How can verify without private key (NBitcoin)

Question

I am using NBitcoin nuget package. I try to create private and pub key(address). And after that , I try to sign to some message and then verify the this signature with pub key. But NBitcoin , for the verify using the BitcoinSecret object which is the has private key object. So , why for the verify NBitcoin using this object? And How can I verify signature without private key , just using address(pubKey),signature and message ? Thanks

     static void Main(string[] args)
            {

                Key Key = new Key(); //Create private key
                //We can take private key
                var privateKey = Key.GetBitcoinSecret(Network.Main);

               //Get the public key, and derive the address on the Main network
                BitcoinAddress address = privateKey.PubKey.GetAddress(Network.Main); 


                For the sign to data , create secret object.
                BitcoinSecret secret = new BitcoinSecret(Key, Network.Main);

                 string message = $"I am Nicolas";
                Console.WriteLine("Message:" + message + "\n");
                sign message with private key.
                string signature = secret.PrivateKey.SignMessage(message);
                Console.WriteLine("Signature:" + signature + "\n");






   /*      Now I dont understand this code. For the verify , I know that we need 
to signature message , message and pub or adres value.\n But in this code using
 again private secret object which has got private key.  How we can verify 
signature messaga with pub or address and message (dont include private key)*/
                if (secret.PubKey.VerifyMessage(message, signature))
                {
                    Console.WriteLine("thats okey");
                }


                Console.Read();

           }

Answer 1

Sorry, I am late to this conversation. The OP is entirely correct to conclude that you don't need a private key to verify a signature. The only point in the signature process when a private key is required is when the private key owner is signing the document. You can verify the signature with only the public key. The sample the OP uses takes the public key from the private key that signed the document. This is not the only way to get a NBitcoin PubKey.

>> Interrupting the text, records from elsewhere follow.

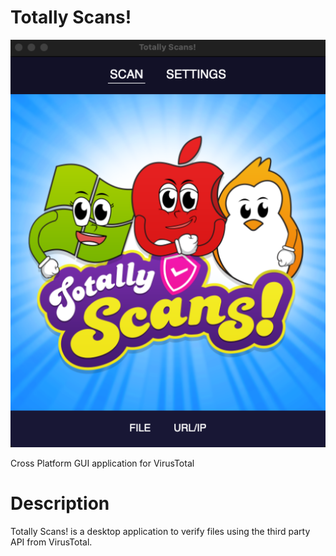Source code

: # Totally Scans!
<img src="https://raw.githubusercontent.com/jetspiking/TotallyScans/main/Readme/Start.png" width="600">

Cross Platform GUI application for VirusTotal

# Description
Totally Scans! is a desktop application to verify files using the third party API from VirusTotal. 
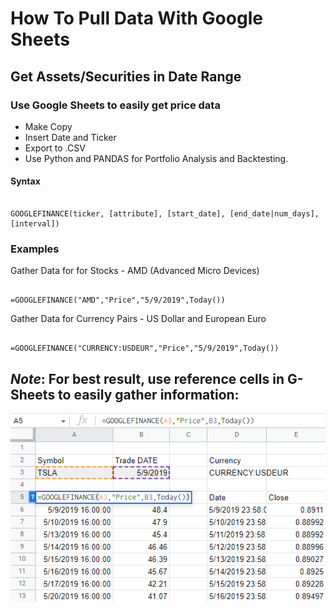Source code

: # How To Pull Data With Google Sheets

## Get Assets/Securities in Date Range


 ### Use Google Sheets to easily get price data
- Make Copy
- Insert Date and Ticker
- Export to .CSV 
- Use Python and PANDAS for Portfolio Analysis and Backtesting. 


#### Syntax


```

GOOGLEFINANCE(ticker, [attribute], [start_date], [end_date|num_days], [interval])

```

### Examples


Gather Data for for Stocks - AMD (Advanced Micro Devices)

```

=GOOGLEFINANCE("AMD","Price","5/9/2019",Today())

```

Gather Data for Currency Pairs - US Dollar and European Euro 

```

=GOOGLEFINANCE("CURRENCY:USDEUR","Price","5/9/2019",Today())

```
## ***Note***: For best result, use reference cells in G-Sheets to easily gather information:


![Google_Sheets_Data](Google_Sheets_Data.png)


[^1]: Here is [an example](https://docs.google.com/spreadsheets/d/1o_s3W20il3u-62fEhyoIMQFb3eignFwtVCyPga1fBwI/edit?usp=sharing) of the google sheet for reference. Make your own copy, download as CSV and start analysing now!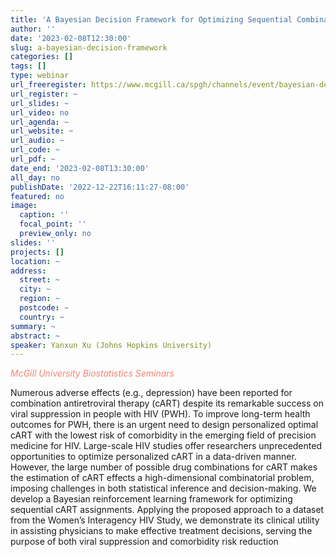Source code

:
 ```yaml
---
title: 'A Bayesian Decision Framework for Optimizing Sequential Combination Antiretroviral Therapy in People with HIV '
author: ''
date: '2023-02-08T12:30:00'
slug: a-bayesian-decision-framework
categories: []
tags: []
type: webinar
url_freeregister: https://www.mcgill.ca/spgh/channels/event/bayesian-decision-framework-optimizing-sequential-combination-antiretroviral-therapy-people-hiv-344478
url_register: ~
url_slides: ~
url_video: no
url_agenda: ~
url_website: ~
url_audio: ~
url_code: ~
url_pdf: ~
date_end: '2023-02-08T13:30:00'
all_day: no
publishDate: '2022-12-22T16:11:27-08:00'
featured: no
image:
  caption: ''
  focal_point: ''
  preview_only: no
slides: ''
projects: []
location: ~
address:
  street: ~
  city: ~
  region: ~
  postcode: ~
  country: ~
summary: ~
abstract: ~
speaker: Yanxun Xu (Johns Hopkins University)
---
```

<span style="color: salmon;">*McGill University Biostatistics Seminars*</span>

<!--more-->
Numerous adverse effects (e.g., depression) have been reported for combination antiretroviral therapy (cART) despite its remarkable success on viral suppression in people with HIV (PWH). To improve long-term health outcomes for PWH, there is an urgent need to design personalized optimal cART with the lowest risk of comorbidity in the emerging field of precision medicine for HIV. Large-scale HIV studies offer researchers unprecedented opportunities to optimize personalized cART in a data-driven manner. However, the large number of possible drug combinations for cART makes the estimation of cART effects a high-dimensional combinatorial problem, imposing challenges in both statistical inference and decision-making. We develop a Bayesian reinforcement learning framework for optimizing sequential cART assignments. Applying the proposed approach to a dataset from the Women’s Interagency HIV Study, we demonstrate its clinical utility in assisting physicians to make effective treatment decisions, serving the purpose of both viral suppression and comorbidity risk reduction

But you need to know the binary public key. It's not sufficient to know the address of the public key. But the binary public key can be shared freely. Knowing the binary public key you can instantiate an NBitcoin PubKey in two ways:

If you know the hex string of the public key:

PubKey pubKey = new PubKey(publicKeyHexString);

If you have the public key in a binary array:

PubKey pubKey = new PubKey(publicKeyBinaryArray);

I'd like to point out that I no longer see a (private key) Key.SignMessage() or a (public key) PubKey.VerifyMessage() methods. I only find (private key) Key.Sign() and a (public key) PubKey.Verify() methods. I suspect those were dropped so the implementer has complete control over the hash algorithm for the document in the signing process.

Answer 2

The public key can not exist without the private key, as the public key is derived from the private key by utilizing some kind of one-way-function. If you want to use the public key without the private key, then generate it from the private key, like you did

var pubKey = privateKey.PubKey;

store the public key to some location the verifyer has access to

File.WriteAllBytes("some/public/location/MyPubKey.key", pubKey.ToBytes());

let the verifyer read the public key without ever knowing of the private key

var pubKeyForVerification = File.ReadAllBytes("some/public/location/MyPubKey.key");

This is all there is to it. It is safe to store the public key anywhere you want, because it's practically impossible to learn the private key from it.